If the Treasury were to commit government funds without getting this kind of long-overdue restructuring, it would simply be throwing good money after bad.
But that's not all. Taxpayers should also demand that the Treasury take the same hard line in negotiating a rescue for the automakers that it took in structuring the rescues of Fannie Mae, Freddie Mac, AIG and Bear Stearns.
Equity holders of both auto companies -- including Cerberus Capital Management, the hedge fund that purchased Chrysler from Daimler with very little of its own money -- should be wiped out, or at most given a small stake in the new company.
Creditors should get only 30 or 40 cents on the dollar owed -- about what the debt is selling for now -- plus an equity stake in the new company.
And top management of both companies should be shown the door, along with most of the directors, in recognition of their failure to deliver for shareholders and creditors.
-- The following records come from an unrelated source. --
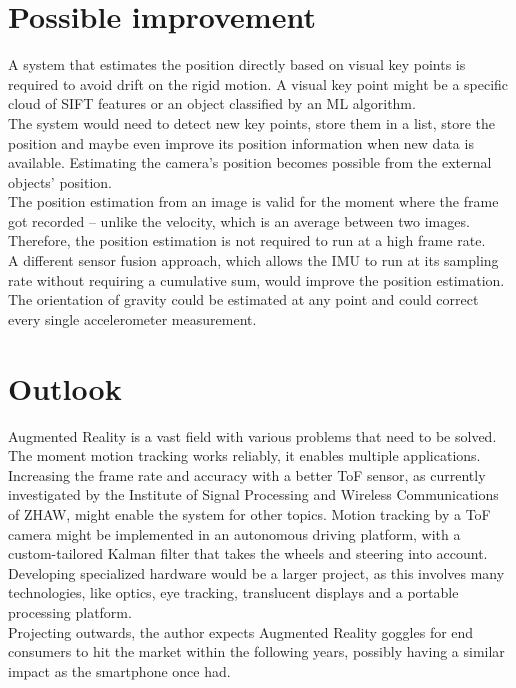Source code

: \section{Possible improvement}
\label{sec:improvement}
A system that estimates the position directly based on visual key points is required to avoid drift on the rigid motion. A visual key point might be a specific cloud of SIFT features or an object classified by an ML algorithm.\\
The system would need to detect new key points, store them in a list, store the position and maybe even improve its position information when new data is available. Estimating the camera's position becomes possible from the external objects' position.\\
The position estimation from an image is valid for the moment where the frame got recorded – unlike the velocity, which is an average between two images. Therefore, the position estimation is not required to run at a high frame rate.\\
A different sensor fusion approach, which allows the IMU to run at its sampling rate without requiring a cumulative sum, would improve the position estimation. The orientation of gravity could be estimated at any point and could correct every single accelerometer measurement.
 

\section{Outlook}
\label{sec:outlook}
Augmented Reality is a vast field with various problems that need to be solved. The moment motion tracking works reliably, it enables multiple applications. Increasing the frame rate and accuracy with a better ToF sensor, as currently investigated by the Institute of Signal Processing and Wireless Communications of ZHAW, might enable the system for other topics. Motion tracking by a ToF camera might be implemented in an autonomous driving platform, with a custom-tailored Kalman filter that takes the wheels and steering into account.\\ 
Developing specialized hardware would be a larger project, as this involves many technologies, like optics, eye tracking, translucent displays and a portable processing platform.\\
Projecting outwards, the author expects Augmented Reality goggles for end consumers to hit the market within the following years, possibly having a similar impact as the smartphone once had.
All of these terms -- the cost-cutting, the dealer restructuring, the haircuts for shareholders and creditors, the management changes -- can be negotiated upfront and presented as a done deal to the bankruptcy court. Such a "prepackaged" bankruptcy would allow GM-Chrysler to run through the reorganization process in a matter of a few weeks or months without missing a payroll or a day of production. It would save as many jobs as can reasonably be saved and preserve what value is left in the companies, while giving taxpayers a reasonable chance of earning a return on their investment.
Honestly, I don't know if the GM-Chrysler merger makes a lot of business sense. The promised savings of $9 billion a year are overblown -- as far as I can tell, most of that represents reduction in capacity that could just as easily be accomplished by the companies separately as together. At the same time, in an industry that has gone from producing 17 million vehicles a year to 12 million, some consolidation is probably inevitable.
What I do know, however, is that's it's time for Michigan's senators and congressmen and governors to stop shilling for Wall Street creditors and shareholders and defending managers and unions that stubbornly ignore market realities. For years, these politicians did the bidding of the Big Three by pushing a protectionist agenda and fighting off attempts to impose reasonable fuel-efficiency standards -- and the result is that all three companies now stand on the brink of financial collapse.
This time, they owe it to their constituents and the country to back a painful but credible strategy to save the industry rather than one that simply bails out the industry from another mess of its own creation.